A&P Tyne has appointed consultants to review the planning application, which will assess the likely impact on ongoing business as well as future investment decisions.
The company also has concerns about what it calls “some of the assumptions made in the proposal with respect to noise levels, which are being investigated further”.
Mr McGinley said: “Ships have been built on the River Tyne for more than 200 years and we must protect our shipbuilding heritage.
“A&P Tyne is in a robust financial position and has performed well throughout the pandemic.
"We have a strong order book, and we are currently working alongside UK Government to help deliver the National Shipbuilding Strategy, which will lead to further shipbuilding projects and deliver additional economic benefits to the region.
“Our ongoing success also enables A&P to continue to invest in its apprenticeship scheme, which provides vital training opportunities to hundreds of young people.”
He said the company was “sympathetic for the need for new housing” but would fight the proposals at Hawthorn Leslie to protect its business.
LDA is the planning and development manager for the site owner, Hebburn Riverside Development Limited.
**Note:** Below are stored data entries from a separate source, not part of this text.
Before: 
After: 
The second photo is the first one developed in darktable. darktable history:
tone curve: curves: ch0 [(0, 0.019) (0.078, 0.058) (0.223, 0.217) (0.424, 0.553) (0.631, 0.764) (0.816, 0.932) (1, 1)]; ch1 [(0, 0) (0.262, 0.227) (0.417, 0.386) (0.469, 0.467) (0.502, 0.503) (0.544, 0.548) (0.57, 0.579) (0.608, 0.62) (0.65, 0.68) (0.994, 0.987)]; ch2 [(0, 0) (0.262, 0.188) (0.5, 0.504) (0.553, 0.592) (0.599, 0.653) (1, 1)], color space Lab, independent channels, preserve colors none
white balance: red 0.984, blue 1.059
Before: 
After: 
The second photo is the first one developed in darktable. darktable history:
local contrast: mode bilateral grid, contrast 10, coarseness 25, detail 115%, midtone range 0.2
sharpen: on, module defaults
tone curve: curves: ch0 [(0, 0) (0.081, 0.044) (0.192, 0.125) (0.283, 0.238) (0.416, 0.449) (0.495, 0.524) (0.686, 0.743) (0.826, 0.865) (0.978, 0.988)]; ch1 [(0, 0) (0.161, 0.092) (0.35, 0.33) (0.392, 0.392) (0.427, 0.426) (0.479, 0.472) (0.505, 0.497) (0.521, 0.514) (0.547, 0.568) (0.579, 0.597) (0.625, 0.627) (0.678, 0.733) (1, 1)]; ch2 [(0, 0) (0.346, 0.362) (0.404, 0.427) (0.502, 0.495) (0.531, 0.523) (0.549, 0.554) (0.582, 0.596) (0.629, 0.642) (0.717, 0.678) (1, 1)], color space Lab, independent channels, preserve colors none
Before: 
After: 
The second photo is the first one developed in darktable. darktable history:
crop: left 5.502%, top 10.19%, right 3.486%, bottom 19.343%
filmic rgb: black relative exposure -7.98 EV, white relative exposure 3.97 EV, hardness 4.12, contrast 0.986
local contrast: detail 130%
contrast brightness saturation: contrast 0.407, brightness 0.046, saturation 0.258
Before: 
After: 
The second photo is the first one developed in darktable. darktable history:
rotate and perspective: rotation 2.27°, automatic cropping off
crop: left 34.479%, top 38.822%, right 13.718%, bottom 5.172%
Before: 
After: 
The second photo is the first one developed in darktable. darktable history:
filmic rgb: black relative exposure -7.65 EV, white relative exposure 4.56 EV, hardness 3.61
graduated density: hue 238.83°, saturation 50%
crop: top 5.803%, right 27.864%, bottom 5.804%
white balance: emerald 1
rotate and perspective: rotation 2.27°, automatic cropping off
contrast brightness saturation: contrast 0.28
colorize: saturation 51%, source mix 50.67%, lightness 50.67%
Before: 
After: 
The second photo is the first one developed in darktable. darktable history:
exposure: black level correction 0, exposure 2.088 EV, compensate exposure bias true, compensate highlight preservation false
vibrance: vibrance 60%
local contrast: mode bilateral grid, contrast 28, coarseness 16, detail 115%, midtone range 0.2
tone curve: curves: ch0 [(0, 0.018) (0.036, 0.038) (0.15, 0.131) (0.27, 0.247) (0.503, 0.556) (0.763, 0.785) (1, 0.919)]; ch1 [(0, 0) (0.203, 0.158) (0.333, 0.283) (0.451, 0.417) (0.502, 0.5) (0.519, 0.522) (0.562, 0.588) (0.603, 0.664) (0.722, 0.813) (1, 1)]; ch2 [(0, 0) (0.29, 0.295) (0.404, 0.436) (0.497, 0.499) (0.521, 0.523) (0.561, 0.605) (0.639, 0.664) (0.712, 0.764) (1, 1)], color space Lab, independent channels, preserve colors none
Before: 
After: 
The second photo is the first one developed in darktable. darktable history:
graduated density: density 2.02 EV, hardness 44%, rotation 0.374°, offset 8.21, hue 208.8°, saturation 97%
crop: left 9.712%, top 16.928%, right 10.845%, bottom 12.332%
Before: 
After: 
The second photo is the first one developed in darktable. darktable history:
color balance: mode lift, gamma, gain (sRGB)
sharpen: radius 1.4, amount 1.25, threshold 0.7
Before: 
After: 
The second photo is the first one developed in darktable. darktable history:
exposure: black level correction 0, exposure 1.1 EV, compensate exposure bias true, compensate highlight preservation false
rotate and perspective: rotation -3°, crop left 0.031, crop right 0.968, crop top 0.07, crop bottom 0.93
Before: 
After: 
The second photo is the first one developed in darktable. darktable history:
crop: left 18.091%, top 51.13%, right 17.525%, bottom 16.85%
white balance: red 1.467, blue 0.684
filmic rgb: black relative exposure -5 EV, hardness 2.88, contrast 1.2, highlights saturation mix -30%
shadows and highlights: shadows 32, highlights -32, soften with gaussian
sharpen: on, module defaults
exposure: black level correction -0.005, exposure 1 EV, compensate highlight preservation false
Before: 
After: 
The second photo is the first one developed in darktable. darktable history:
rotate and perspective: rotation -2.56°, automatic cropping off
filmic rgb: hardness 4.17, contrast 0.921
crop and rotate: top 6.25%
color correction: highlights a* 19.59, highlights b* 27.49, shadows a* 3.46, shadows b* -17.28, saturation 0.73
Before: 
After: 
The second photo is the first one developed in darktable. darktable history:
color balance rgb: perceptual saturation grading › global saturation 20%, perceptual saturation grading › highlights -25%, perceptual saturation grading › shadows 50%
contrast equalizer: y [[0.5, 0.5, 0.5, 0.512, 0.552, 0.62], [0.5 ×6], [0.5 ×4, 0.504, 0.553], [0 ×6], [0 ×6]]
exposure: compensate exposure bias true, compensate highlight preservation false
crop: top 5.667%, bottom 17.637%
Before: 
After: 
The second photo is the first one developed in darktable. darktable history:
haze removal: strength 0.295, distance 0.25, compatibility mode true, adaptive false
In a statement, it said: “In working up the scheme proposals, we have carefully considered adjacent uses. Whilst the A&P land closest to our site has been vacant for 20 years, we have nevertheless undertaken a comprehensive assessment which considers the scenario that the adjacent land and dry dock is, one day, used by A&P for its permitted use.
"The single aspect housing and decked car park along this site boundary would act as a noise barrier which, together with other mitigation measures, will ensure that both internal and external noise levels remain within the required standards even in the event that the adjacent land is fully utilised by A&P at some point.
"We therefore believe that the proposed development would not restrict any future expansion plans of A&P and that the regeneration of a long derelict site will deliver significant benefits for the local community, including many definite jobs in local construction and supply chains over several years.
"Furthermore, the site is dangerous and presents a serious hazard to the local community, and it is only a residential scheme which can afford the high costs of demolition, remediation and reclamation and have the viability to finally, after 20+ years of dereliction and no commercial demand, bring the Hawthorn Leslie site back into good economic use."